There’s also a lot of stuff about finding niches in a marketplace of ideas – just like politics .
And increasingly there will be stuff about how to find the resources to compete with newspapers.
An interesting conversation where I did a bit of hypothesizing with others:
http://averypublicsociologist.blogspot.com/2008/07/left-blogs-and-left-blogging.html
All good fun.
Matt
“In the red-vs.-blue environment of UK politics that normally means you have to latch onto a party and write your blog about that.

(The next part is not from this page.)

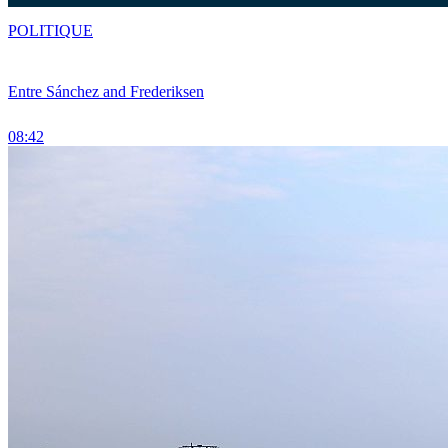
POLITIQUE
Entre Sánchez and Frederiksen
08:42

Compare that to the experience in Denmark – the Liberals are in government, and the Social Democrats in opposition, but the Liberal blogs are more vibrant and regularly updated, latching onto the very live debate about liberty in the aftermath of the Danish cartoons debacle.”
Tim Worstall wrote about this at the ASI and points out that the most vibrant blogs are going to be those which punt ideas rather than party tribalism.
Both Tim and myself are, for instance, libertarians (or classical liberals: whatever you wish to term it) and are very unlikely to cease our assault on government even if the Tories get in. This is because, whilst we are nominally members of a party (UKIP in the former, LPUK in the latter), our ideas are more important to us than the party that we are members of.
The Tory libertarians, on the other hand, will become rather more mute, I suspect.